Fell the Angels by John Kerr
|Fell the Angels by John Kerr|
|Category: Crime (Historical)|
|Reviewer: Sue Magee|
|Summary: A very readable reworking of the Charles and Florence Bravo case - the Priory Murder - along with an elegant solution.|
|Buy? Maybe||Borrow? Yes|
|Pages: 224||Date: June 2012|
|Publisher: Robert Hale|
Cecilia had had more surnames than was usual for a young woman in the late nineteenth century. She was born Henderson but married Robert Castello and quickly came to realise that he was an adulterer with a drink problem.

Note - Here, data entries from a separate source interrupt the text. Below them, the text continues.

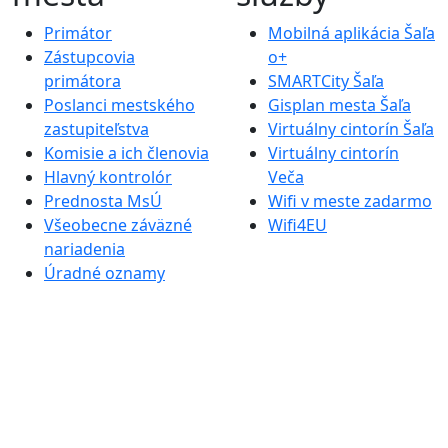
Primátor
Mobilná aplikácia Šaľa
Zástupcovia
o+
primátora
SMARTCity Šaľa
Poslanci mestského
Gisplan mesta Šaľa
zastupiteľstva
Virtuálny cintorín Šaľa
Komisie a ich členovia
Virtuálny cintorín
Hlavný kontrolór
Veča
Prednosta MsÚ
Wifi v meste zadarmo
Všeobecne záväzné
Wifi4EU
nariadenia
Úradné oznamy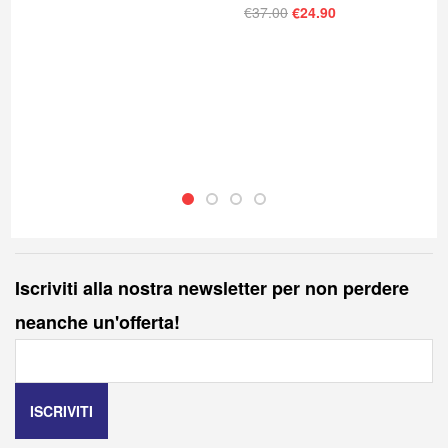
Il prezzo originale era
Il prezzo attuale
€
37.00
€
24.90
Iscriviti alla nostra newsletter per non perdere
neanche un'offerta!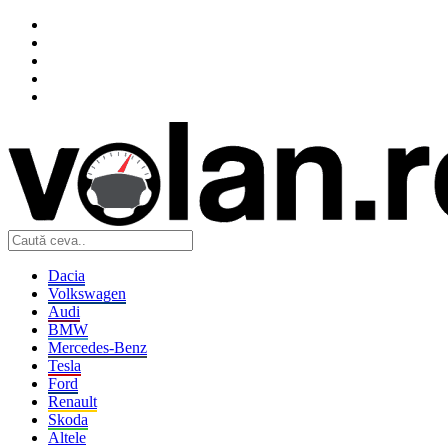
Dacia
Volkswagen
Audi
BMW
Mercedes-Benz
Tesla
Ford
Renault
Skoda
Altele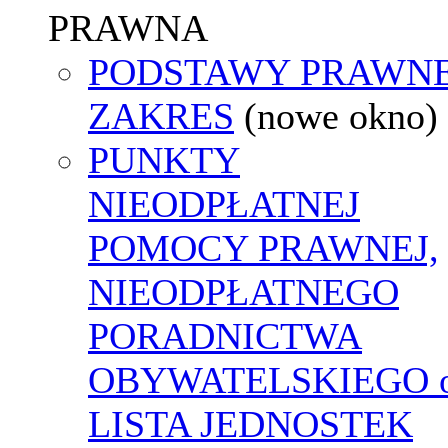
PRAWNA
PODSTAWY PRAWNE
ZAKRES
(nowe okno)
PUNKTY
NIEODPŁATNEJ
POMOCY PRAWNEJ,
NIEODPŁATNEGO
PORADNICTWA
OBYWATELSKIEGO o
LISTA JEDNOSTEK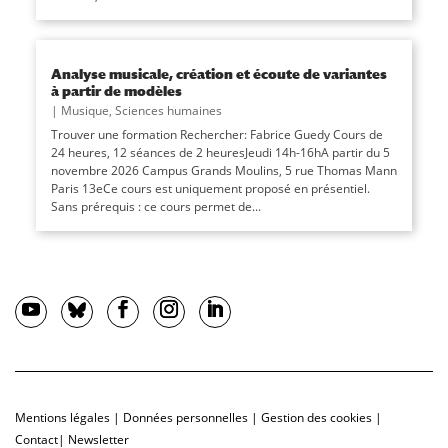
Analyse musicale, création et écoute de variantes
à partir de modèles
|
Musique
,
Sciences humaines
Trouver une formation Rechercher: Fabrice Guedy Cours de
24 heures, 12 séances de 2 heuresJeudi 14h-16hA partir du 5
novembre 2026 Campus Grands Moulins, 5 rue Thomas Mann
Paris 13eCe cours est uniquement proposé en présentiel.
Sans prérequis : ce cours permet de...
Mentions légales
|
Données personnelles
|
Gestion des cookies
|
Contact
|
Newsletter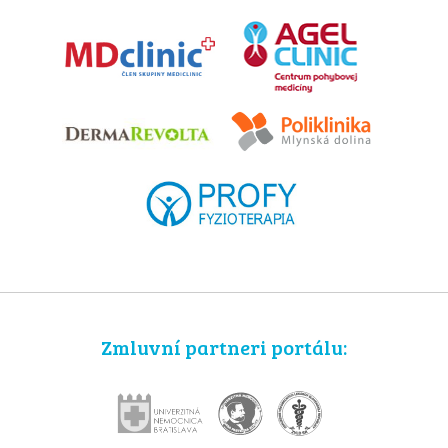
Zmluvní partneri portálu: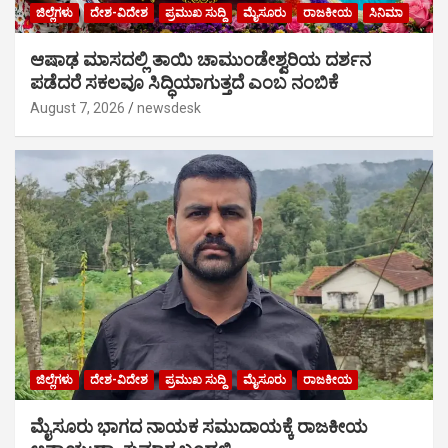
ಜಿಲ್ಲೆಗಳು
ದೇಶ-ವಿದೇಶ
ಪ್ರಮುಖ ಸುದ್ದಿ
ಮೈಸೂರು
ರಾಜಕೀಯ
ಸಿನಿಮಾ
ಆಷಾಢ ಮಾಸದಲ್ಲಿ ತಾಯಿ ಚಾಮುಂಡೇಶ್ವರಿಯ ದರ್ಶನ
ಪಡೆದರೆ ಸಕಲವೂ ಸಿದ್ಧಿಯಾಗುತ್ತದೆ ಎಂಬ ನಂಬಿಕೆ
August 7, 2026
newsdesk
ಜಿಲ್ಲೆಗಳು
ದೇಶ-ವಿದೇಶ
ಪ್ರಮುಖ ಸುದ್ದಿ
ಮೈಸೂರು
ರಾಜಕೀಯ
ಮೈಸೂರು ಭಾಗದ ನಾಯಕ ಸಮುದಾಯಕ್ಕೆ ರಾಜಕೀಯ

A woman's place was thought to be with her husband - even by Cecilia's wealthy parents - but they recognised that forcing her to go back to him could be problematical. As a compromise she was sent to Malvern to take a water cure and it was there that she came into contact with Dr James Gully. He was a good deal older than Cecilia but a relationship developed between the two - affection on Cecilia's part (probably the most of which she was capable) and love on his.
Unfortunately the affair was made public and Cecilia's reputation was ruined. Even her parents would have nothing to do with her. But Cecilia was now a widow and a wealthy one at that. The way to reinstate her reputation was through marriage to a respectable man - but if she had problems with Robert Castello they were nothing to what she would have to endure with Charles Cranbrook. Four months into the marriage he would be dead from poisoning, but was it suicide, murder or a dreadful accident?
It is, of course, a reworking of the Charles Bravo case which set Victorian London alight but which was never resolved. No one was ever charged over the death and Bravo's widow echoed the death of her first husband and died of alcohol poisoning at an early age. John Kerr's retelling of the story concentrates on Cecilia's life before the death of her second husband (we're some two thirds of the way through the book before Cranbrook dies) before suggesting an elegant solution to the case. It's entirely plausible that it did happen this way although one piece of evidence was a little too convenient for my liking.
It's a good story - whether or not you know anything of the original - and Kerr has a wealth of knowledge about Victorian London and particularly what were then the outlying villages. It's easy reading and great fun to see whether or not you agree with the denouement. I'd like to thank the publishers for sending a copy to the Bookbag.